PC1 cannot reach PC2. You do not know which layer is broken or how many layers are broken simultaneously. Guessing and trying random fixes is slow and unreliable. A systematic approach works from the bottom of the OSI model upward: form a hypothesis at each layer based on what you observe, confirm it with a test, fix it, and move to the next layer. This is the diagnostic discipline that separates engineers who resolve incidents quickly from those who thrash.

Goal

Restore full end-to-end connectivity from PC1 to PC2 by diagnosing and fixing all four injected faults in order from L1 to L4. Record each fault as a written paragraph before moving to the next layer.

Topology

Create troubleshoot.yaml:

name: trouble

topology:
  nodes:
    r1:
      kind: linux
      image: frrouting/frr:latest
    r2:
      kind: linux
      image: frrouting/frr:latest
    pc1:
      kind: linux
      image: alpine:3.18
    pc2:
      kind: linux
      image: alpine:3.18

  links:
    - endpoints: ["r1:eth1", "r2:eth1"]
    - endpoints: ["r1:eth2", "pc1:eth0"]
    - endpoints: ["r2:eth2", "pc2:eth0"]

IP addressing:

  • R1 eth1: 10.0.0.1/30 (WAN link to R2)
  • R2 eth1: 10.0.0.2/30
  • R1 LAN: 10.1.0.0/24 (R1 at .1, PC1 at .10)
  • R2 LAN: 10.2.0.0/24 (R2 at .1, PC2 at .10)

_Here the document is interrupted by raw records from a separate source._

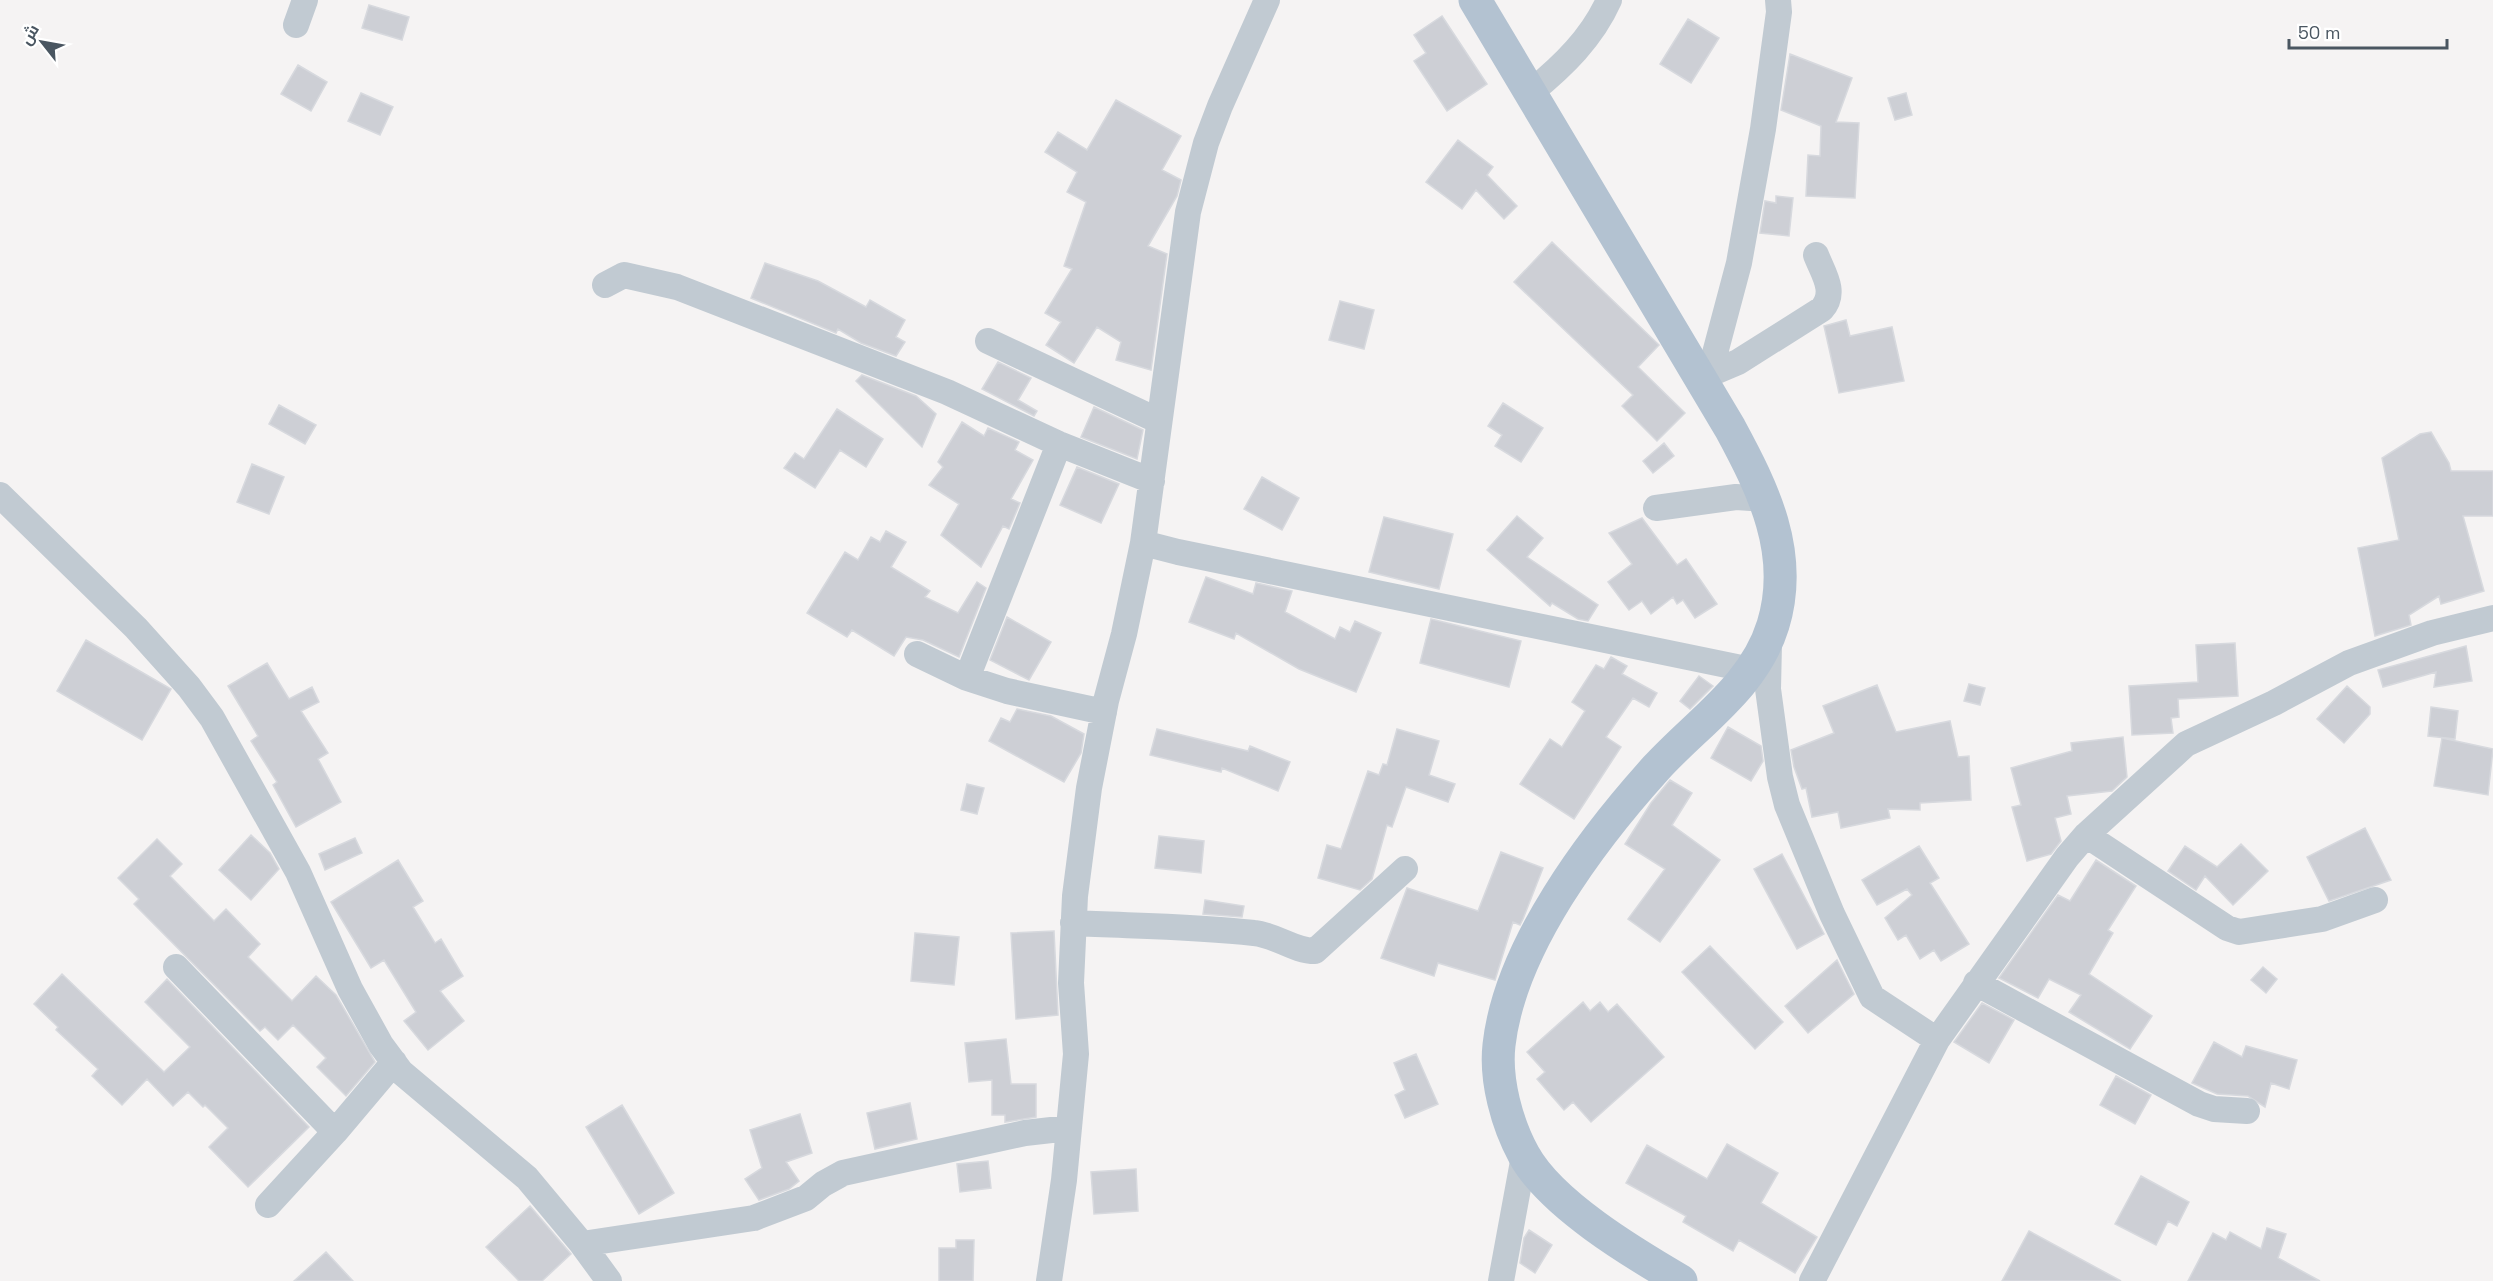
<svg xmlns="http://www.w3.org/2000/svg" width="2493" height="1281" viewBox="0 0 2493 1281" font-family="'Space Grotesk',Cairo,sans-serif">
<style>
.building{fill:#cdcfd5;stroke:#d7d9de;stroke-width:1.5}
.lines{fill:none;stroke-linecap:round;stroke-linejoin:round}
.minor{stroke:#c1cad2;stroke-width:26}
.major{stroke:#b3c2d1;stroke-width:33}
</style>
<rect width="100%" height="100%" fill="#f5f3f3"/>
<path class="building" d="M369 5 409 17 402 40 362 28Z
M1442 16 1487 84 1447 111 1414 61 1426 53 1414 35Z
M1688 19 1719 38 1691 83 1660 64Z
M1790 54 1852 78 1836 122 1859 123 1855 198 1806 196 1808 155 1820 156 1821 126 1781 110Z
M298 65 327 82 311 111 281 94Z
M361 93 393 107 380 135 348 121Z
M1906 93 1912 115 1895 120 1888 98Z
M1116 100 1181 136 1162 170 1181 180 1177 196 1148 246 1167 254 1151 370 1116 360 1121 342 1097 327 1074 363 1046 345 1061 322 1045 313 1072 269 1064 266 1086 202 1067 192 1077 172 1045 152 1058 132 1087 150Z
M1458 140 1493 167 1487 175 1517 206 1504 219 1476 190 1462 209 1426 182Z
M1776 196 1793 198 1789 236 1760 233 1765 201 1776 203Z
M1552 242 1659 345 1638 367 1685 413 1657 441 1622 406 1633 395 1514 282Z
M765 263 818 281 866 307 870 300 905 320 896 337 905 342 896 356 861 343 838 329 836 333 751 298Z
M1340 301 1374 310 1364 349 1329 340Z
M1846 320 1850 336 1892 327 1904 381 1839 393 1824 326Z
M998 362 1031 378 1018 400 1037 411 1034 416 982 389Z
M862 375 916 396 936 414 922 447 856 381Z
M1503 403 1543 428 1521 462 1495 446 1502 435 1488 426Z
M279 405 316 425 305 444 269 424Z
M1094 407 1143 430 1137 459 1081 437Z
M837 409 883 439 866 467 840 450 815 488 784 468 795 453 804 459Z
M962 422 984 436 988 428 1019 442 1015 450 1033 460 1011 499 1020 503 1009 529 1003 526 981 567 941 535 959 504 929 485 943 467 938 462Z
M2431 432 2449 463 2451 471H2493V516H2463L2484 591 2441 604 2439 596 2409 615 2411 625 2375 636 2358 548 2399 540 2382 458 2420 434Z
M1664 443 1674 456 1653 473 1643 461Z
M252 464 284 477 269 514 237 502Z
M1077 467 1119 484 1101 523 1060 505Z
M1262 477 1299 498 1282 530 1244 509Z
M1517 516 1543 538 1527 557 1598 605 1588 621 1578 619 1552 603 1550 606 1487 550Z
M1384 517 1453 534 1439 589 1369 572Z
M1642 518 1677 565 1686 559 1717 604 1695 618 1683 600 1677 604 1673 597 1651 614 1642 601 1629 610 1608 582 1632 564 1609 533Z
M886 531 906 542 891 567 930 591 925 597 958 613 977 582 986 588 959 657 923 640 906 637 894 656 852 630 847 637 807 613 845 552 858 560 871 537 880 542Z
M1206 577 1253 594 1256 583 1292 591 1285 612 1335 639 1340 627 1350 632 1355 621 1381 633 1356 692 1299 669 1236 633 1234 639 1189 622Z
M1007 617 1051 642 1029 680 990 660Z
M1431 619 1521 641 1509 687 1420 663Z
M86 640 171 689 142 740 57 691Z
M2235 643 2238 696 2178 699 2179 717 2171 718 2173 733 2132 735 2129 686 2198 682 2196 645Z
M2466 646 2472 681 2434 687 2436 672 2383 687 2378 670Z
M1611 657 1627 666 1622 674 1657 693 1649 707 1633 698 1606 737 1621 747 1574 819 1520 784 1550 739 1562 747 1585 711 1572 702 1596 665 1604 669Z
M267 663 289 699 312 687 319 702 301 711 328 753 318 759 341 802 296 827 273 785 277 782 251 741 258 736 228 686Z
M1699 676 1713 686 1690 709 1680 701Z
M1969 684 1985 688 1980 705 1964 701Z
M1877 685 1896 732 1950 721 1958 757 1969 756 1971 800 1920 803V810L1888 809 1890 818 1841 828 1838 812 1812 817 1806 788 1802 789 1794 767 1791 750 1834 733 1823 706Z
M2347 686 2370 707V714L2344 743 2317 719Z
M2431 707 2458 711 2455 739 2428 736Z
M1017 709 1051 716 1084 734 1081 753 1064 782 989 741 1001 718 1010 722Z
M1728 727 1761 746 1763 761 1751 781 1711 758Z
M1157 729 1248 751 1250 746 1290 762 1278 791 1222 768 1221 772 1150 755Z
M1397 729 1439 741 1429 775 1455 784 1448 802 1406 787 1392 827 1387 825 1372 879 1360 890 1318 878 1327 845 1341 849 1368 771 1379 775 1383 764 1387 765Z
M2123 737 2127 777 2112 791 2067 796 2071 814 2055 818 2061 841 2051 854 2027 861 2012 807 2021 805 2011 768 2072 751 2071 743Z
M2442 738 2493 749 2488 795 2434 786Z
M1670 780 1692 793 1672 825 1720 860 1660 942 1628 919 1665 869 1625 844 1651 803Z
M967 784 984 788 977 814 961 810Z
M2365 828 2391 880 2329 901 2307 857Z
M251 835 270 853 279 869 251 900 219 870Z
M1159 836 1204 841 1201 873 1155 868Z
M355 838 362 853 325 870 319 854Z
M157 839 182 864 170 876 214 921 226 909 260 944 248 957 292 1001 316 976 336 995 375 1062 346 1096 317 1067 326 1058 293 1025 278 1040 265 1027 260 1031 134 904 139 899 118 878Z
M2241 844 2268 871 2233 905 2205 876 2196 890 2168 871 2185 846 2217 867Z
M1919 846 1939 878 1930 883 1969 944 1941 961 1934 950 1920 959 1906 935 1898 940 1885 918 1912 895 1907 889 1877 905 1862 880Z
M1501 852 1543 868 1523 919 1520 925 1513 922 1495 980 1438 963 1434 976 1381 958 1407 888 1478 911Z
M1782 854 1824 934 1797 949 1754 869Z
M398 860 423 901 413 907 435 943 441 939 463 976 440 991 464 1021 428 1050 404 1021 416 1012 384 960 371 968 331 902Z
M2096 860 2136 886 2108 930 2113 933 2089 974 2152 1016 2130 1049 2069 1012 2081 995 2049 979 2038 998 1999 978 2058 895 2070 901Z
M1205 900 1244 906 1242 917 1203 914Z
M1054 931 1058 1015 1016 1019 1011 933Z
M915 933 959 937 954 985 911 981Z
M1710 946 1783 1022 1755 1049 1682 972Z
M1837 960 1854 994 1808 1033 1785 1006Z
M2263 967 2277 979 2266 993 2251 980Z
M62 974 164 1072 190 1047 145 1002 167 979 309 1127 248 1187 209 1147 228 1128 205 1105 203 1107 188 1092 173 1106 147 1079 122 1105 92 1076 98 1069 56 1030 58 1027 34 1004Z
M1583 1002 1590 1011 1600 1002 1608 1012 1617 1004 1664 1057 1591 1122 1573 1102 1564 1110 1537 1079 1545 1072 1527 1052Z
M1982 1003 2014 1020 1989 1063 1954 1042Z
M1006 1039 1011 1084H1036V1117L1005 1122V1115H992V1080L969 1082 965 1043Z
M2214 1042 2242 1057 2246 1046 2297 1060 2289 1089 2271 1083 2265 1107 2248 1096 2217 1094 2192 1083Z
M1416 1054 1438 1104 1405 1118 1395 1095 1405 1090 1394 1063Z
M2116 1076 2151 1095 2135 1124 2100 1105Z
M910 1103 917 1139 875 1149 867 1113Z
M622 1105 674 1193 639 1214 586 1127Z
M800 1114 812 1153 786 1162 799 1181 789 1189 759 1200 745 1179 762 1168 750 1130Z
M1727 1144 1778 1173 1761 1203 1817 1237 1795 1273 1739 1240 1733 1251 1683 1222 1686 1216 1626 1183 1647 1145 1707 1179Z
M988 1161 991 1188 960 1192 957 1164Z
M1136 1169 1138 1211 1094 1214 1091 1172Z
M2141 1176 2189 1202 2177 1226 2168 1221 2156 1245 2115 1224Z
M530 1206 571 1254 542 1281H519L486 1247Z
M2267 1228 2286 1234 2278 1258 2320 1281H2188L2213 1233 2226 1240 2230 1232 2261 1249Z
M1529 1230 1552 1245 1535 1273 1520 1263 1524 1238Z
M2029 1231 2121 1281H2002Z
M956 1240H974L973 1281H939V1248H956Z
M326 1252 353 1281H294Z"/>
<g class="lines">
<path class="minor" d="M296 25 305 0
M1531 92C1563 66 1592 38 1609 0
M605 285 624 275 677 287 947 392 1059 444 1152 481
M988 341 1159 421
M1712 373 1738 362 1822 309C1837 292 1823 273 1816 255
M1706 387 1739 263 1763 129 1779 12 1778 0
M0 495 136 628 189 687 212 718 298 872 350 989 381 1045 401 1072 527 1178 582 1244 609 1281
M1656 508 1736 497 1766 499
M1143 543 1178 552 1751 670
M1769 643 1768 689 1780 777 1787 805 1832 914 1872 997 1937 1040
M917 654 967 678 1007 691 1104 712
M967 678 1059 444
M2086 835 2227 928 2239 932 2322 919 2375 900
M1073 923C1133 926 1194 926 1254 933 1276 935 1294 951 1315 951L1405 869
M176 967 335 1132
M1976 983 2199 1104 2214 1109 2247 1111
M268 1205 335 1132 394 1062
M582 1244 754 1218 806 1198 823 1184 843 1173 1025 1133 1069 1128
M1049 1281 1064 1180 1076 1054 1071 983 1075 896 1089 788 1106 701 1124 634 1143 543 1188 212 1206 143 1220 106 1267 0
M1501 1281 1524 1156
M1812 1281 1937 1040 2067 857 2086 835 2186 744 2274 703 2349 663 2432 633 2493 618"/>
<path class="major" d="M1475 0 1730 428C1763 489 1795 553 1773 625 1754 687 1698 722 1656 768 1592 839 1510 947 1499 1045 1495 1080 1507 1124 1524 1155 1551 1204 1633 1253 1681 1281"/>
</g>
<g transform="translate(42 42) rotate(301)" stroke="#ffffff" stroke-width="4.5" paint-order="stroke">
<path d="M0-4.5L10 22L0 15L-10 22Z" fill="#4a5661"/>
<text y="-9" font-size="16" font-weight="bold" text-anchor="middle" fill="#4a5661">ش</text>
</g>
<path d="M2289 39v9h158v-9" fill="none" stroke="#4a5661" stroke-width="3"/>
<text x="2298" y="39" font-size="18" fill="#4a5661" stroke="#ffffff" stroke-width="4.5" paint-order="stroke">50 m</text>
</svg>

Build the topology, configure all addresses and static routes, and verify PC1 can ping PC2 before injecting any faults. Then inject the four faults below and close all container shells before starting the lesson.

Faults to inject

LayerWhat to do
L1Inside R1’s container, run ip link set eth1 down to disable the WAN interface
L2Inside PC1’s container, run ip link set eth0 address aa:bb:cc:dd:ee:ff to corrupt ARP
L3Inside R2’s container, change the route for 10.1.0.0/24 to point to 10.0.0.9
L4Inside R2’s container, run iptables -A FORWARD -p icmp -j DROP to block forwarded ICMP

Success criteria

  • PC1 can ping PC2.
  • You have a written record with one paragraph per fault: the symptom you observed, the diagnostic command that confirmed your hypothesis, and the change you made to fix it.
  • Your notes describe all four faults in L1-to-L4 order.